━━━ Extract to read

# Milorganite alternative in Canada - Nutri-Pel



## DT1986 (May 3, 2018)

Hi - This is for mainly for users in Canada who do not have access to Milorganite.

I came across a product called Nutri-Pel while searching for an alternative to Milorganite in Toronto/Southern Ontario.

Cities in Ontario and Quebec processes their bio-solid waste in to pelletized fertilizer much like the city of Milwaukee does with Milorganite. The difference being Milorganite is available to the massess all over America where our bio-solid based fertlizers are available to farmers and not the general public. That's until I found these guys nutri-pel.ca made by a Toronto based company Veolia Water Canada.

This stuff has an analysis of 4.6-6.0-0 plus it has 6.5% iron. It even looks similar to Milorganite! It is also 100% recycled bio-solid waste and is approved the Canadan Food Inspection Agency.

They have this product in 10kg bags and I am seriously thinking about getting myself some. They are looking for a retailer to market their product.

http://nutri-pel.ca/


----------



## jurkewycmi (Jun 3, 2018)

Hey friend! Good find.

If you haven't checked it out we have a thread going with all of the compiled organic alternatives.

https://thelawnforum.com/viewtopic.php?f=9&t=4025&hilit=Canadian+alternative

Post this product over there so we can add it to the list!


----------

━━━━━━

Assignment 1: Translate this sentence from the Nutri-Pel thread into French: "They have this product in 10kg bags and I am seriously thinking about getting myself some."
Assignment 2: Return the passage of the Nutri-Pel thread starting at "Hi - This is" and ending at "in Toronto/Southern Ontario.".

━━━ Dataset

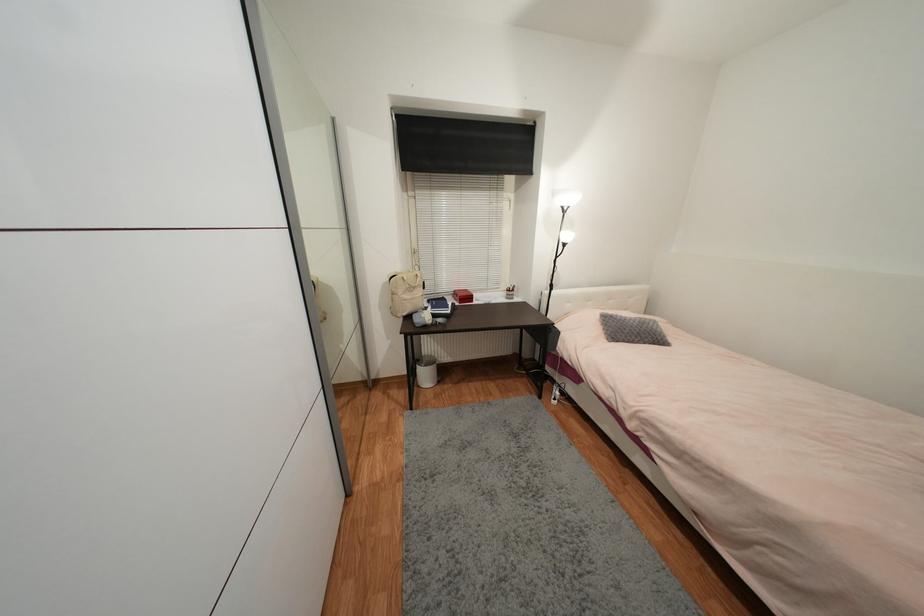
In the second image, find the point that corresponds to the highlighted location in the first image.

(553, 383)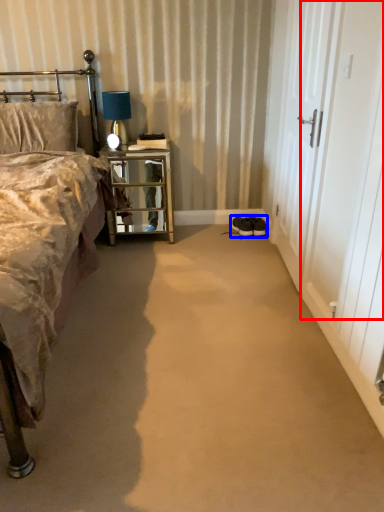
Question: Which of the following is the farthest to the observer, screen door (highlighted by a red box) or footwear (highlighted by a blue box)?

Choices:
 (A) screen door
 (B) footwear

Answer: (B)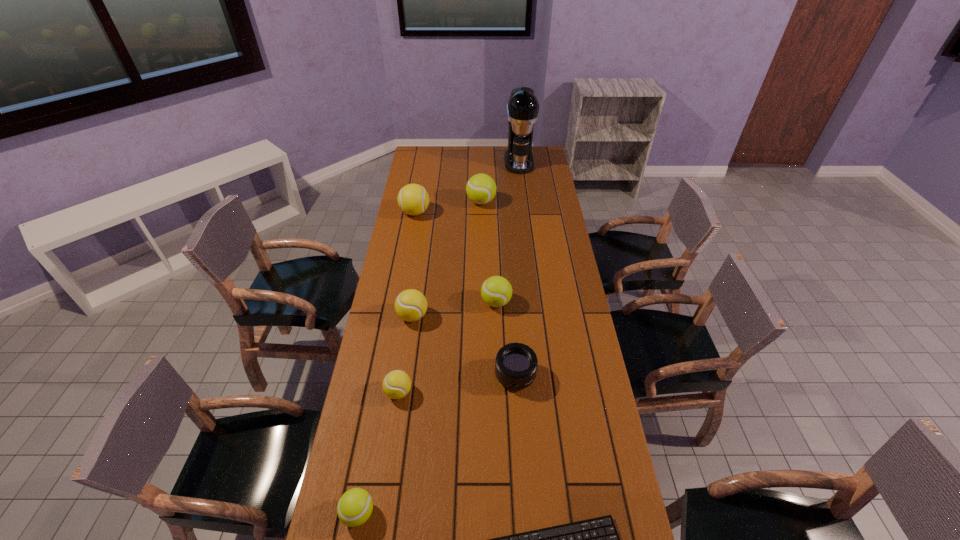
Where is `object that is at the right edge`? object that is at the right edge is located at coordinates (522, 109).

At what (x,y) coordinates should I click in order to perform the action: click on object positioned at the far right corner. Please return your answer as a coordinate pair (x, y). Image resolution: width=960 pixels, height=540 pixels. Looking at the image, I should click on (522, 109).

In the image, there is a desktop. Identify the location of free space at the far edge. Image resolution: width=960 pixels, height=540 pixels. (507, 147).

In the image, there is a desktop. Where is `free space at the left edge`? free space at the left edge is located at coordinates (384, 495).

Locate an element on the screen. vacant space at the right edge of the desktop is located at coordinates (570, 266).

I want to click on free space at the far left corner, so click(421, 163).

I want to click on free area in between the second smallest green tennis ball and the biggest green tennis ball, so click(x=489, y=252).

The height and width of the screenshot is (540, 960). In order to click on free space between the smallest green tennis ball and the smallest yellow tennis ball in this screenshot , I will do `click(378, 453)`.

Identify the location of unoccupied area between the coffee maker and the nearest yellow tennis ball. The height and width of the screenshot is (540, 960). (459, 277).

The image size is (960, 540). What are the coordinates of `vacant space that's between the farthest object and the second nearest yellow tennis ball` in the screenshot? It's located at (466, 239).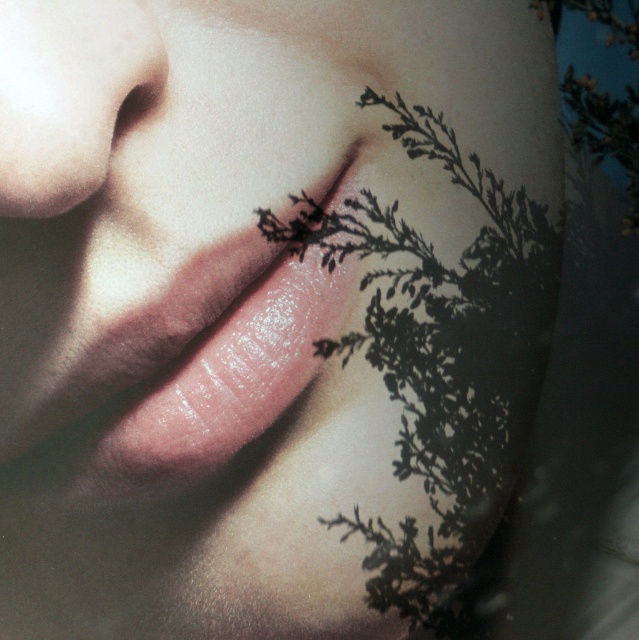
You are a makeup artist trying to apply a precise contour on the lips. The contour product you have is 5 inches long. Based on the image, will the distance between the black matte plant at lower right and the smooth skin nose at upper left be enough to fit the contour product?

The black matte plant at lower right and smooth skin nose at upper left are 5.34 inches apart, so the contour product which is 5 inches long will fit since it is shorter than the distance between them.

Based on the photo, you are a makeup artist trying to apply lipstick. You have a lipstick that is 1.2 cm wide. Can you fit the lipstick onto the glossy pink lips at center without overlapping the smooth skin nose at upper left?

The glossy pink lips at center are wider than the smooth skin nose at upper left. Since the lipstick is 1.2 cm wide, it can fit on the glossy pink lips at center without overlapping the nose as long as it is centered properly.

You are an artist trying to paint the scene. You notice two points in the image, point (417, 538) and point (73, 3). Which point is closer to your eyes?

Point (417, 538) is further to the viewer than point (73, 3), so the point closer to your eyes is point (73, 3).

━━━━━━

Task response 1: Ils proposent ce produit en sacs de 10 kg et je songe sérieusement à m'en procurer.

Task response 2:
Hi - This is for mainly for users in Canada who do not have access to Milorganite.

I came across a product called Nutri-Pel while searching for an alternative to Milorganite in Toronto/Southern Ontario.